Expatica news

EU fears over ability to react to 9/11-type attack

18 January 2006

BRUSSELS — European aviation and security officials have raised concerns that national policies limit their defence against a September 11-style attack.

Despite European Union attempts to harmonise anti-terrorism policies among member states, European nations still maintain contradictory rules and regulations when presented with the threat of a hijacked airliner.

“It’s a very, very complex issue to come to a conclusion on because there are so many partners involved,” the director of security affairs for European aviation authority Eurocontrol, Bo Redeborn, told newspaper ‘The Washington Post’.

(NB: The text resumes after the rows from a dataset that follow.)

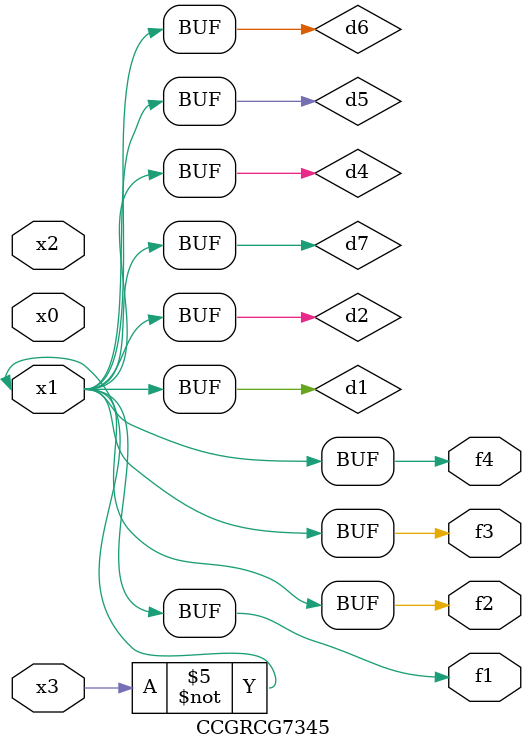
<source format=v>
module CCGRCG7345(
	input x0, x1, x2, x3,
	output f1, f2, f3, f4
);

	wire d1, d2, d3, d4, d5, d6, d7;

	not (d1, x3);
	buf (d2, x1);
	xnor (d3, d1, d2);
	nor (d4, d1);
	buf (d5, d1, d2);
	buf (d6, d4, d5);
	nand (d7, d4);
	assign f1 = d6;
	assign f2 = d7;
	assign f3 = d6;
	assign f4 = d6;
endmodule

</source>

The issue is highlighted by an alert issued on 1 May 2004 when an Air Europa airliner lost contact with radio control as it flew over Denmark, Germany and the Netherlands before entering Belgian airspace.

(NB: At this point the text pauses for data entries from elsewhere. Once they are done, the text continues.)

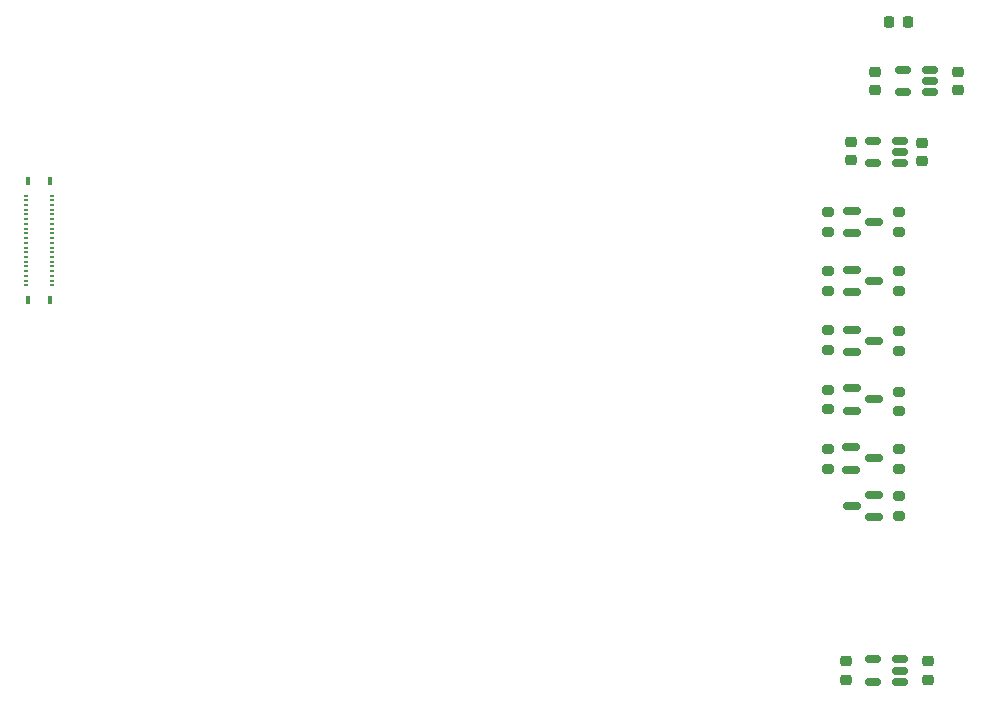
<source format=gbr>
%TF.GenerationSoftware,KiCad,Pcbnew,9.0.2*%
%TF.CreationDate,2025-07-03T12:00:23+02:00*%
%TF.ProjectId,gp-bbq20kbd-breakout-board,67702d62-6271-4323-906b-62642d627265,rev?*%
%TF.SameCoordinates,Original*%
%TF.FileFunction,Paste,Top*%
%TF.FilePolarity,Positive*%
%FSLAX46Y46*%
G04 Gerber Fmt 4.6, Leading zero omitted, Abs format (unit mm)*
G04 Created by KiCad (PCBNEW 9.0.2) date 2025-07-03 12:00:23*
%MOMM*%
%LPD*%
G01*
G04 APERTURE LIST*
G04 Aperture macros list*
%AMRoundRect*
0 Rectangle with rounded corners*
0 $1 Rounding radius*
0 $2 $3 $4 $5 $6 $7 $8 $9 X,Y pos of 4 corners*
0 Add a 4 corners polygon primitive as box body*
4,1,4,$2,$3,$4,$5,$6,$7,$8,$9,$2,$3,0*
0 Add four circle primitives for the rounded corners*
1,1,$1+$1,$2,$3*
1,1,$1+$1,$4,$5*
1,1,$1+$1,$6,$7*
1,1,$1+$1,$8,$9*
0 Add four rect primitives between the rounded corners*
20,1,$1+$1,$2,$3,$4,$5,0*
20,1,$1+$1,$4,$5,$6,$7,0*
20,1,$1+$1,$6,$7,$8,$9,0*
20,1,$1+$1,$8,$9,$2,$3,0*%
G04 Aperture macros list end*
%ADD10RoundRect,0.150000X-0.587500X-0.150000X0.587500X-0.150000X0.587500X0.150000X-0.587500X0.150000X0*%
%ADD11RoundRect,0.150000X0.512500X0.150000X-0.512500X0.150000X-0.512500X-0.150000X0.512500X-0.150000X0*%
%ADD12RoundRect,0.225000X-0.250000X0.225000X-0.250000X-0.225000X0.250000X-0.225000X0.250000X0.225000X0*%
%ADD13RoundRect,0.200000X0.275000X-0.200000X0.275000X0.200000X-0.275000X0.200000X-0.275000X-0.200000X0*%
%ADD14R,0.431800X0.254000*%
%ADD15R,0.330200X0.762000*%
%ADD16RoundRect,0.218750X-0.218750X-0.256250X0.218750X-0.256250X0.218750X0.256250X-0.218750X0.256250X0*%
%ADD17RoundRect,0.225000X0.250000X-0.225000X0.250000X0.225000X-0.250000X0.225000X-0.250000X-0.225000X0*%
%ADD18RoundRect,0.200000X-0.275000X0.200000X-0.275000X-0.200000X0.275000X-0.200000X0.275000X0.200000X0*%
%ADD19RoundRect,0.150000X0.587500X0.150000X-0.587500X0.150000X-0.587500X-0.150000X0.587500X-0.150000X0*%
G04 APERTURE END LIST*
D10*
%TO.C,Q3*%
X171062500Y-81050000D03*
X171062500Y-82950000D03*
X172937500Y-82000000D03*
%TD*%
D11*
%TO.C,U3*%
X175137500Y-110862500D03*
X175137500Y-109912500D03*
X175137500Y-108962500D03*
X172862500Y-108962500D03*
X172862500Y-110862500D03*
%TD*%
D12*
%TO.C,C3*%
X177000000Y-65225000D03*
X177000000Y-66775000D03*
%TD*%
D13*
%TO.C,R9*%
X175000000Y-92825000D03*
X175000000Y-91175000D03*
%TD*%
%TO.C,R6*%
X169000000Y-82775000D03*
X169000000Y-81125000D03*
%TD*%
%TO.C,R7*%
X175000000Y-87950000D03*
X175000000Y-86300000D03*
%TD*%
%TO.C,R3*%
X175000000Y-77775000D03*
X175000000Y-76125000D03*
%TD*%
D10*
%TO.C,Q4*%
X171062500Y-86000000D03*
X171062500Y-87900000D03*
X172937500Y-86950000D03*
%TD*%
D14*
%TO.C,J8*%
X101116200Y-77300000D03*
X101116200Y-76899998D03*
X101116200Y-76499999D03*
X101116200Y-76100000D03*
X101116200Y-75700001D03*
X101116200Y-75299999D03*
X101116200Y-74900000D03*
X101116200Y-74500001D03*
X101116200Y-74099999D03*
X101116200Y-73700000D03*
X101116200Y-73300000D03*
X101116200Y-72900001D03*
X101116200Y-72499999D03*
X101116200Y-72100000D03*
X101116200Y-71700001D03*
X101116200Y-71299999D03*
X101116200Y-70900000D03*
X101116200Y-70500001D03*
X101116200Y-70099999D03*
X101116200Y-69700000D03*
X103296200Y-77300000D03*
X103296200Y-76899998D03*
X103296200Y-76499999D03*
X103296200Y-76100000D03*
X103296200Y-75700001D03*
X103296200Y-75299999D03*
X103296200Y-74900000D03*
X103296200Y-74500001D03*
X103296200Y-74099999D03*
X103296200Y-73700000D03*
X103296200Y-73300000D03*
X103296200Y-72900001D03*
X103296200Y-72499999D03*
X103296200Y-72100000D03*
X103296200Y-71700001D03*
X103296200Y-71299999D03*
X103296200Y-70900000D03*
X103296200Y-70500001D03*
X103296200Y-70099999D03*
X103296200Y-69700000D03*
D15*
X103131199Y-78510000D03*
X103131199Y-68490000D03*
X101281200Y-78510000D03*
X101281200Y-68490000D03*
%TD*%
D16*
%TO.C,D1*%
X174212500Y-55000000D03*
X175787500Y-55000000D03*
%TD*%
D13*
%TO.C,R2*%
X169000000Y-72775000D03*
X169000000Y-71125000D03*
%TD*%
D10*
%TO.C,Q2*%
X171062500Y-76000000D03*
X171062500Y-77900000D03*
X172937500Y-76950000D03*
%TD*%
%TO.C,Q1*%
X171062500Y-71000000D03*
X171062500Y-72900000D03*
X172937500Y-71950000D03*
%TD*%
D17*
%TO.C,C6*%
X170500000Y-110687500D03*
X170500000Y-109137500D03*
%TD*%
D10*
%TO.C,Q5*%
X171000000Y-91000000D03*
X171000000Y-92900000D03*
X172875000Y-91950000D03*
%TD*%
D13*
%TO.C,R4*%
X169000000Y-77775000D03*
X169000000Y-76125000D03*
%TD*%
D17*
%TO.C,C4*%
X171000000Y-66725000D03*
X171000000Y-65175000D03*
%TD*%
D13*
%TO.C,R10*%
X169000000Y-92825000D03*
X169000000Y-91175000D03*
%TD*%
%TO.C,R5*%
X175000000Y-82825000D03*
X175000000Y-81175000D03*
%TD*%
D11*
%TO.C,U1*%
X177637500Y-60950000D03*
X177637500Y-60000000D03*
X177637500Y-59050000D03*
X175362500Y-59050000D03*
X175362500Y-60950000D03*
%TD*%
D17*
%TO.C,C5*%
X177500000Y-110687500D03*
X177500000Y-109137500D03*
%TD*%
D11*
%TO.C,U2*%
X175137500Y-66950000D03*
X175137500Y-66000000D03*
X175137500Y-65050000D03*
X172862500Y-65050000D03*
X172862500Y-66950000D03*
%TD*%
D18*
%TO.C,R11*%
X175000000Y-95175000D03*
X175000000Y-96825000D03*
%TD*%
D13*
%TO.C,R1*%
X175000000Y-72775000D03*
X175000000Y-71125000D03*
%TD*%
D12*
%TO.C,C1*%
X180000000Y-59225000D03*
X180000000Y-60775000D03*
%TD*%
D19*
%TO.C,Q6*%
X172937500Y-96950000D03*
X172937500Y-95050000D03*
X171062500Y-96000000D03*
%TD*%
D17*
%TO.C,C2*%
X173000000Y-60775000D03*
X173000000Y-59225000D03*
%TD*%
D13*
%TO.C,R8*%
X169000000Y-87775000D03*
X169000000Y-86125000D03*
%TD*%
M02*

</source>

As fears mounted of a suicide attack in Brussels as the EU celebrated its expansion with 10 new member states, three countries scrambled fighter jets. Air Europa pilots eventually informed authorities that everything was fine.

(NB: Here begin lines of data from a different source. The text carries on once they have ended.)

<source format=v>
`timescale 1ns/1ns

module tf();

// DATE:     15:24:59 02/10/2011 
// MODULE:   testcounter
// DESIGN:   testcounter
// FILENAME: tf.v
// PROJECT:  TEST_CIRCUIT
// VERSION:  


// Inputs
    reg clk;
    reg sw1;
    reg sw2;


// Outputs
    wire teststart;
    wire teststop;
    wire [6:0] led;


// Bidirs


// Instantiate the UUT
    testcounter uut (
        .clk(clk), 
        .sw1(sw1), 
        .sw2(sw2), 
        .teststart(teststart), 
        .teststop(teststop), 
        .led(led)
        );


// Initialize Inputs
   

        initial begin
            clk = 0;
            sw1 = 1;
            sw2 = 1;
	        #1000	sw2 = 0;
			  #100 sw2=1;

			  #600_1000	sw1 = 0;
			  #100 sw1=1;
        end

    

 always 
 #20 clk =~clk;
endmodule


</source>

The EU’s counter-terrorism chief, Gijs de Vries, has since said security officials are working to improve Europe-wide readiness for a hijacking, but declined to discuss details last year.

NATO also monitors the skies and will scramble jets on the orders of national authorities, but has no authority to fire upon hijacked airliners.

“The notion of national sovereignty is very strong. To go after civilian airlines with passengers on them, we’ll defer on that,” NATO secretary general Jaap de Hoop Scheffer said in September.

“We are very well served by our ability to identify threats. We’ve got the communications, we’ve got the radars. The difficult bit comes when you have identified a renegade aircraft,” a NATO official in Brussels said.

And the director of the Brussels-based security research centre New Defense Agenda, Giles Merritt, said many officials refuse to consider the option of shooting down an airliner. Instead, the emphasis is on intelligence and prevention, he said.